— STATED EXERCISE —
Can you rewrite everything from the line containing "Count of forks: 1" down through the end of the entries as a JSON list of strings, one string per line, with blank lines and pictures left out?

— ENTRIES SHOWN —

• • •

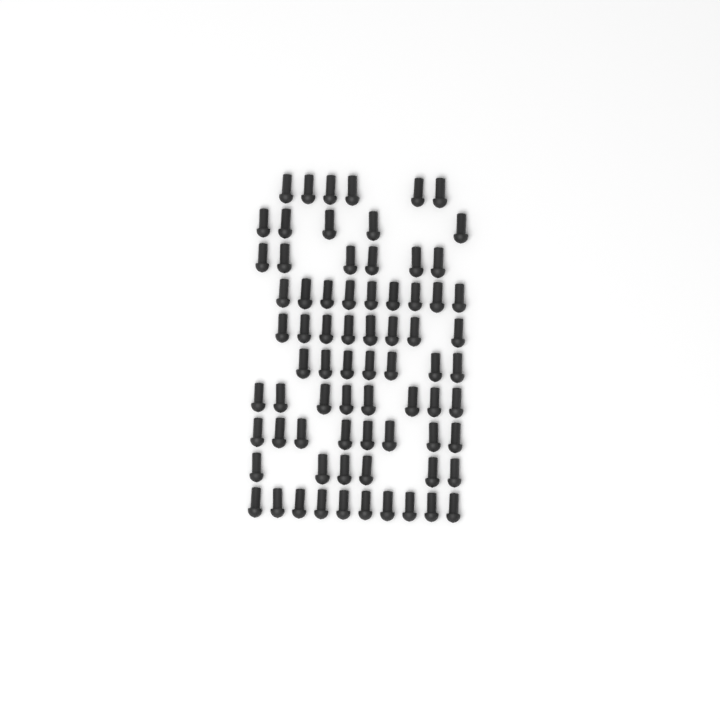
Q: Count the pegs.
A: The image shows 73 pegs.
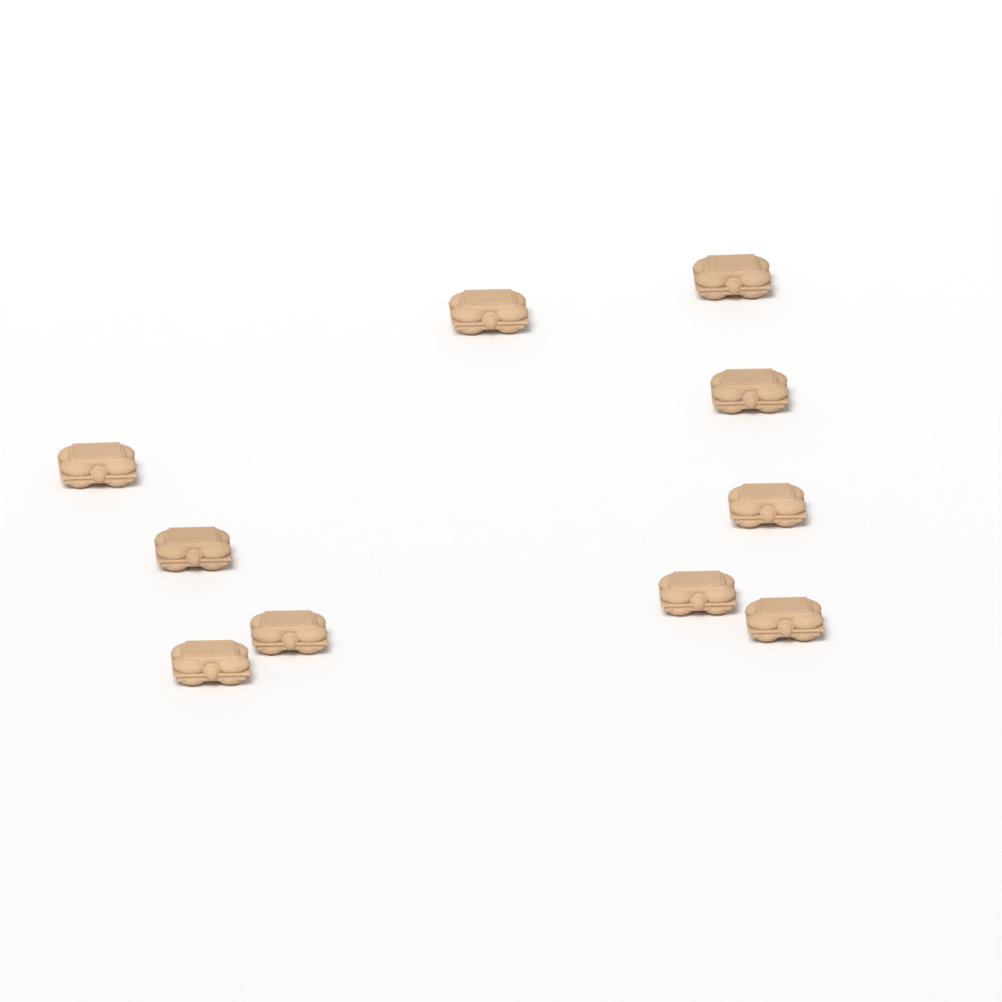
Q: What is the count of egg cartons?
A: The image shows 10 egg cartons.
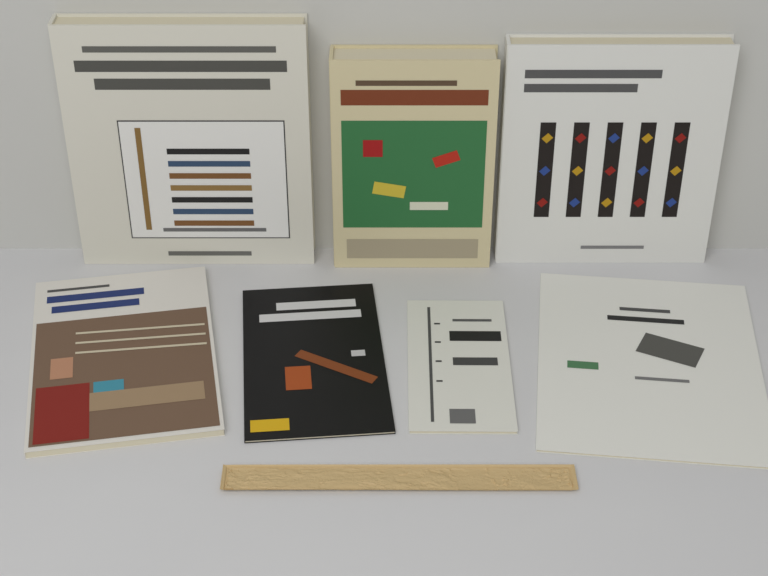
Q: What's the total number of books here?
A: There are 7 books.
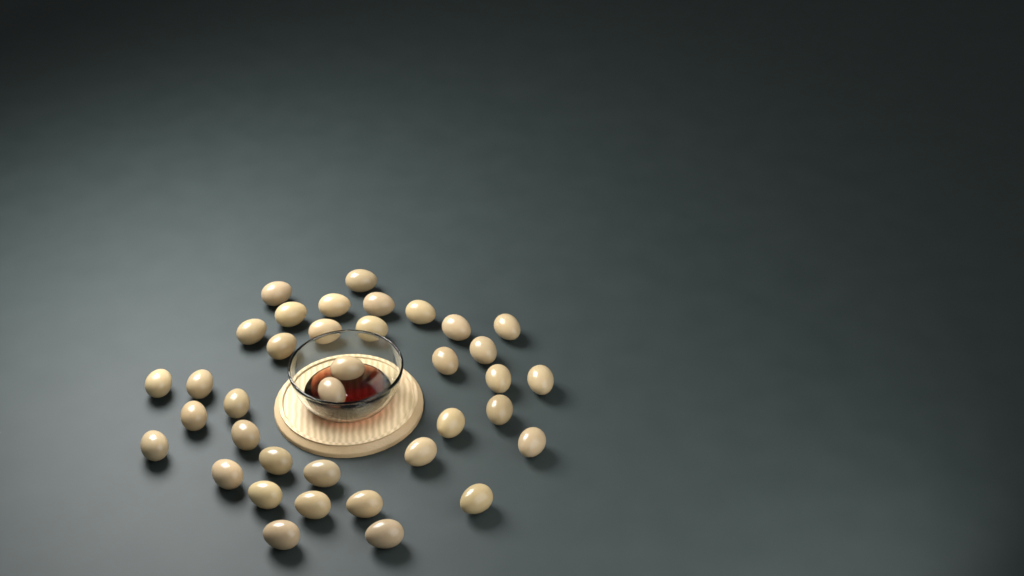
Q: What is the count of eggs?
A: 37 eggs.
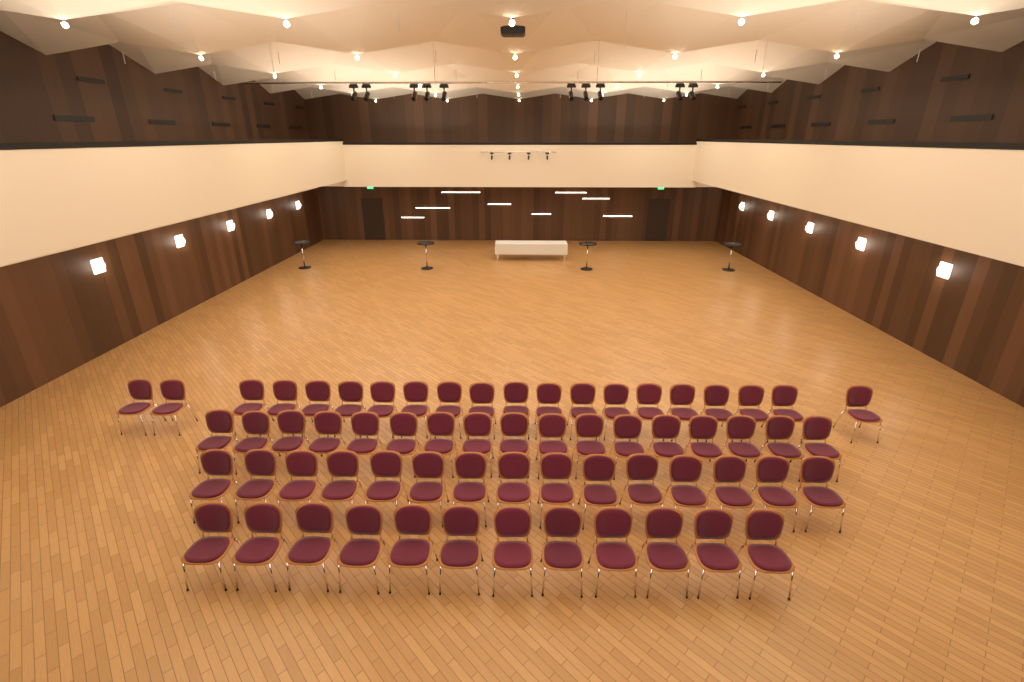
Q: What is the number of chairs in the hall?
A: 64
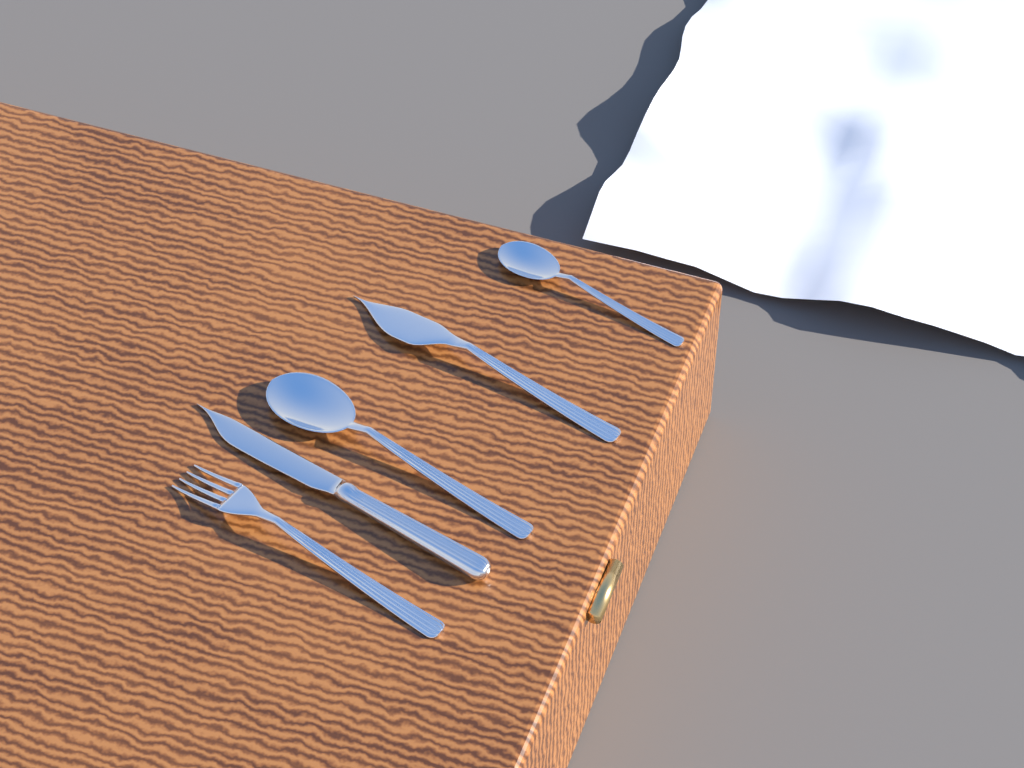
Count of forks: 1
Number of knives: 2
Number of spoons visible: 2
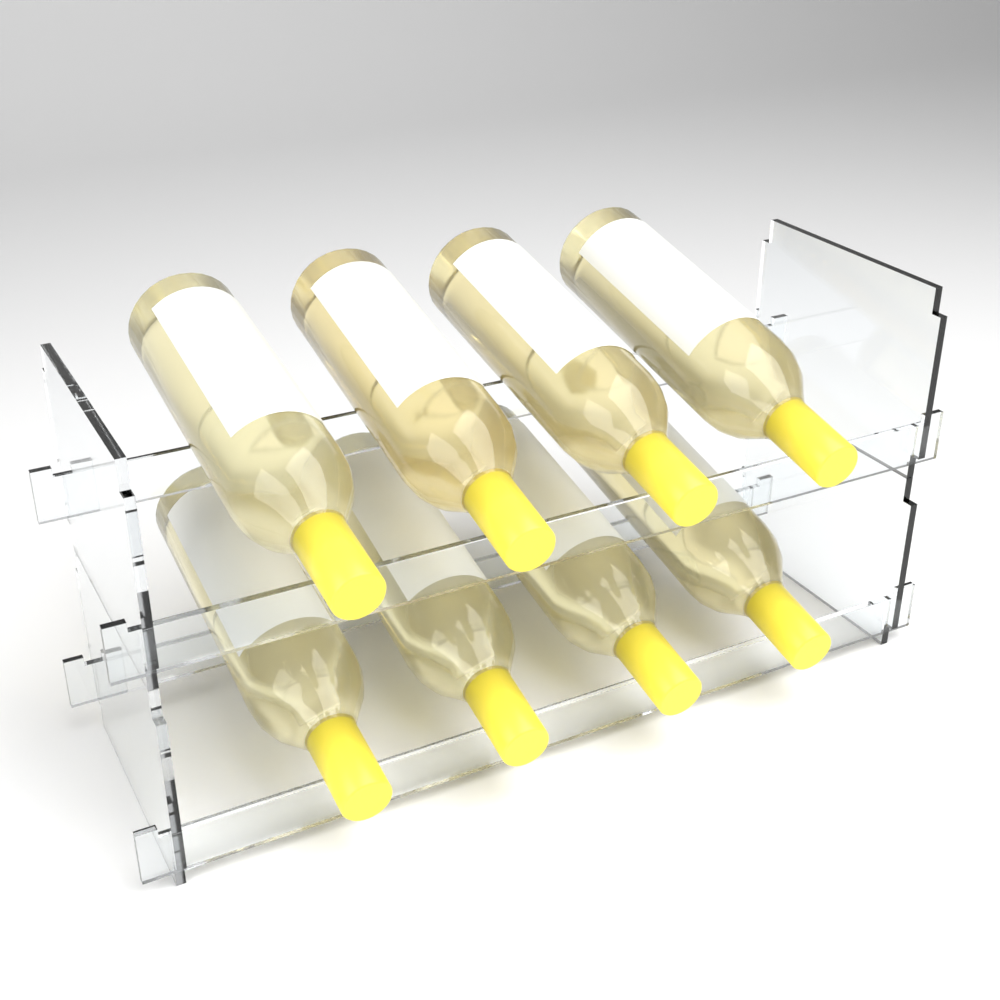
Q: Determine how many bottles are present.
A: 8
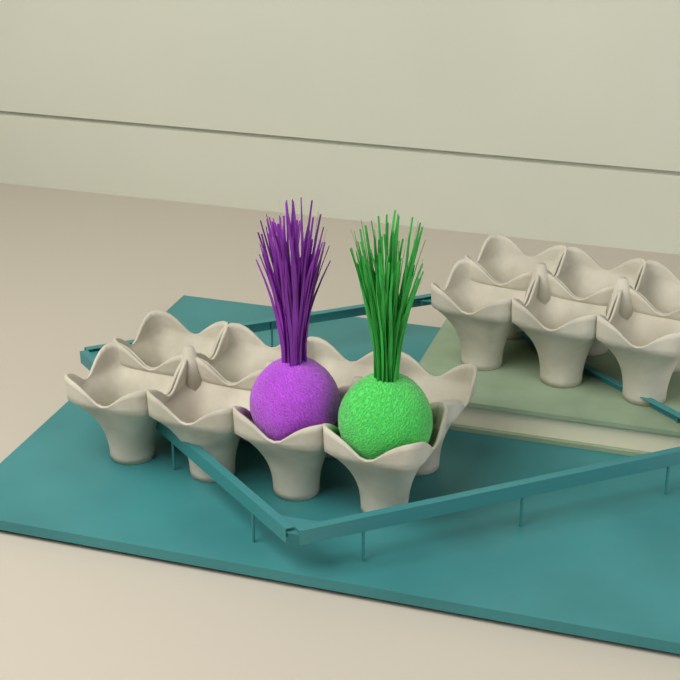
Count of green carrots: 1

• • •

— OUTPUT FOR THIS TASK —
[
  "Count of forks: 1",
  "Number of knives: 2",
  "Number of spoons visible: 2",
  "Q: Determine how many bottles are present.",
  "A: 8",
  "Count of green carrots: 1"
]